Co-authored-by: James Rodewig <james.rodewig@elastic.co>
---
 .../discovery/discovery-settings.asciidoc     | 19 +++++++++++++++++++
 .../discovery/fault-detection.asciidoc        |  7 +++++++
 2 files changed, 26 insertions(+)

diff --git a/docs/reference/modules/discovery/discovery-settings.asciidoc b/docs/reference/modules/discovery/discovery-settings.asciidoc
index f0ce103ebb3..f7f3b899293 100644
--- a/docs/reference/modules/discovery/discovery-settings.asciidoc
+++ b/docs/reference/modules/discovery/discovery-settings.asciidoc
@@ -245,3 +245,22 @@ WARNING: This setting replaces the `discovery.zen.no_master_block` setting in
 earlier versions. The `discovery.zen.no_master_block` setting is ignored.
 
 --
+
+`monitor.fs.health.enabled`::
+
+    (<<cluster-update-settings,Dynamic>>, boolean) If `true`, the node runs
+    periodic <<cluster-fault-detection-filesystem-health,filesystem health
+    checks>>. Defaults to `true`.
+
+`monitor.fs.health.refresh_interval`::
+
+    (<<time-units, Time value>>) Interval between successive
+    <<cluster-fault-detection-filesystem-health,filesystem health checks>>.
+    Defaults to `2m`.
+
+`monitor.fs.health.slow_path_logging_threshold`::
+
+    (<<time-units, Time value>>) If a
+    <<cluster-fault-detection-filesystem-health,filesystem health checks>>
+    takes longer than this threshold then {es} logs a warning. Defaults to
+    `5s`.
diff --git a/docs/reference/modules/discovery/fault-detection.asciidoc b/docs/reference/modules/discovery/fault-detection.asciidoc
index 9062444b80d..56b5bc32a75 100644
--- a/docs/reference/modules/discovery/fault-detection.asciidoc
+++ b/docs/reference/modules/discovery/fault-detection.asciidoc
@@ -18,3 +18,10 @@ Similarly, if a node detects that the elected master has disconnected, this
 situation is treated as an immediate failure. The node bypasses the timeout and
 retry settings and restarts its discovery phase to try and find or elect a new
 master.
+
+[[cluster-fault-detection-filesystem-health]]

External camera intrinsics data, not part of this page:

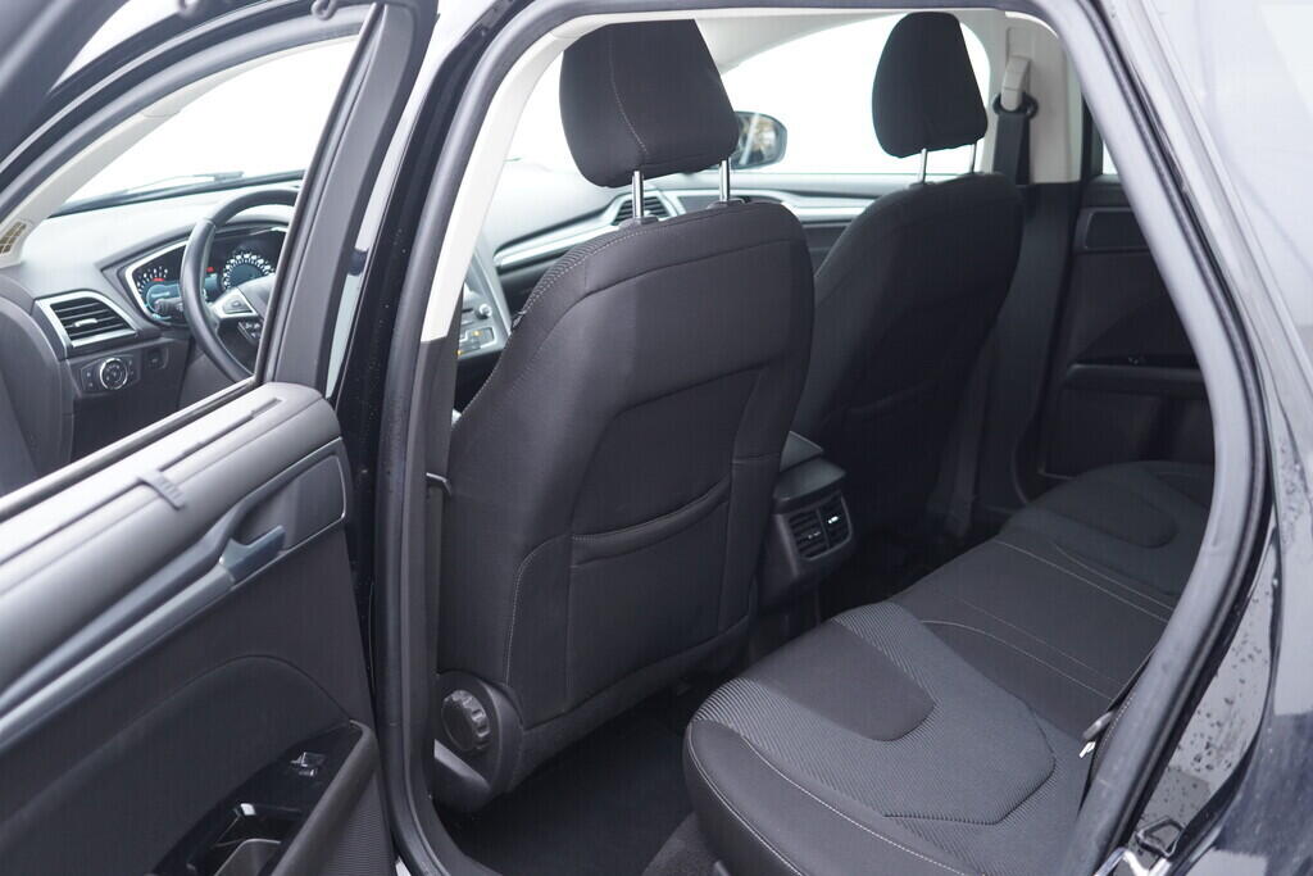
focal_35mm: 36
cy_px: 438
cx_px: 656
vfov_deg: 36.9
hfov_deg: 53.1
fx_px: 1313
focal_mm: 24
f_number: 2.8
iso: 400
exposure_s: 1/40
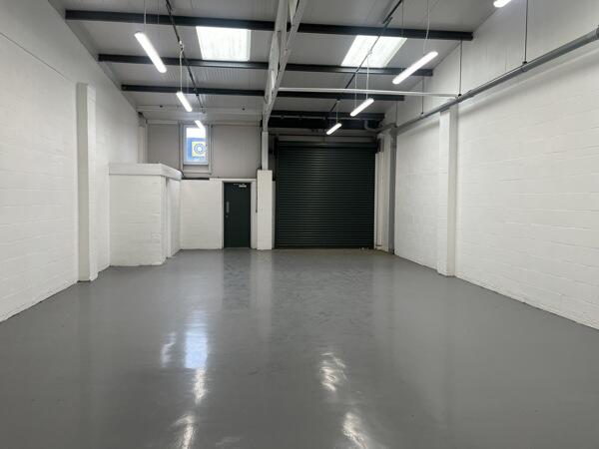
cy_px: 224
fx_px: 450
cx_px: 300
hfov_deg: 67.3
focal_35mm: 26
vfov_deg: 53.1
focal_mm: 5.1
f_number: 1.6
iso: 40
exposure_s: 1/170
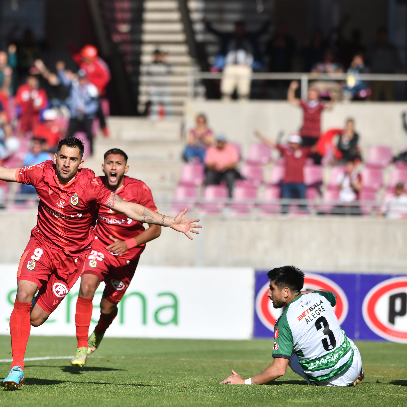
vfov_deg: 4.6
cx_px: 104
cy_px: 203
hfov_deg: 4.6
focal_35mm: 383
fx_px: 5095
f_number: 5.6
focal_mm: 300
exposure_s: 1/5000
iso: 400
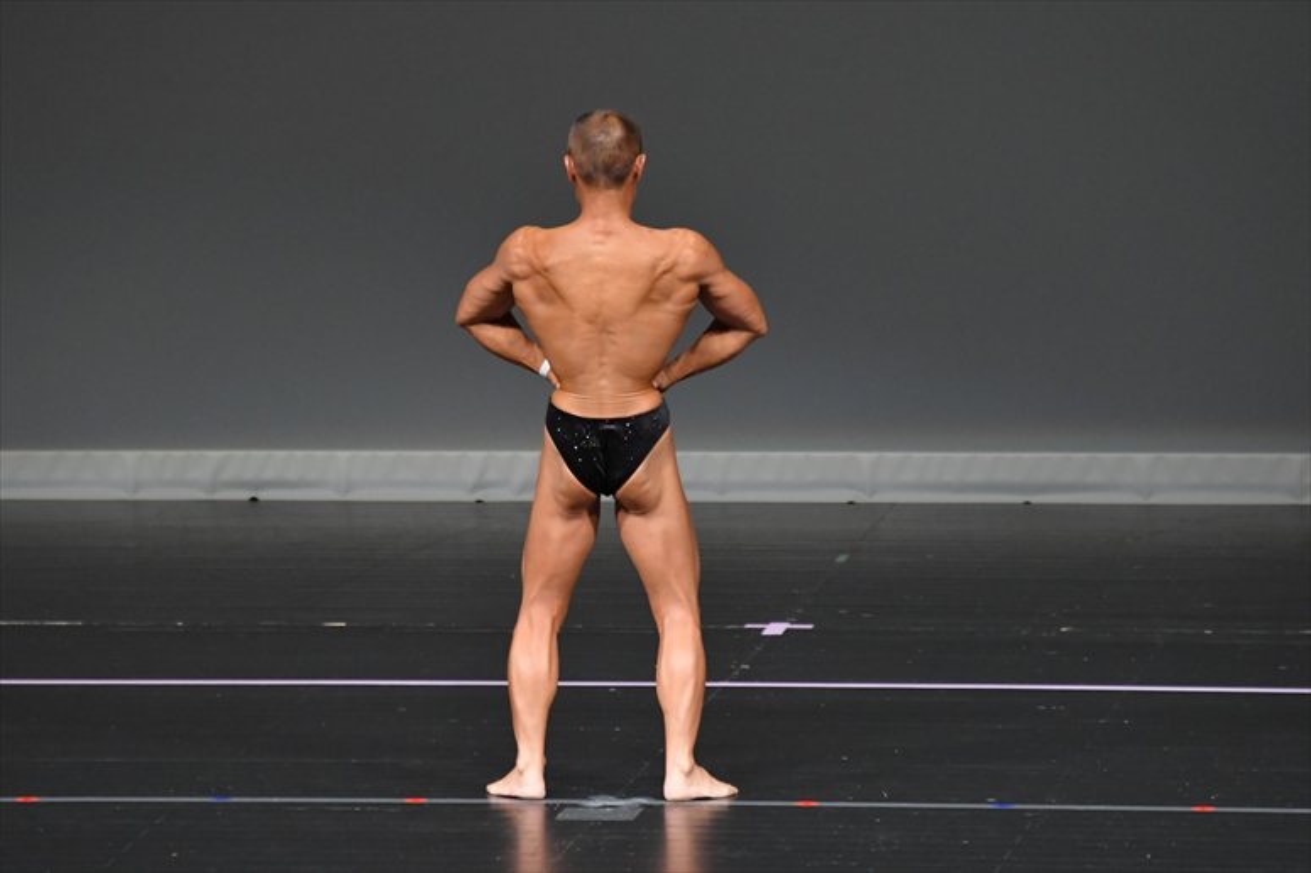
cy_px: 436
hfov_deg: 5.5
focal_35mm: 375
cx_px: 656
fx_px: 13650
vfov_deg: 3.7
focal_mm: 250
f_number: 5.6
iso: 4000
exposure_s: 1/400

+Additionally, each node periodically verifies that its data path is healthy by
+writing a small file to disk and then deleting it again. If a node discovers
+its data path is unhealthy then it is removed from the cluster until the data
+path recovers. You can control this behavior with the
+<<modules-discovery-settings,`monitor.fs.health` settings>>.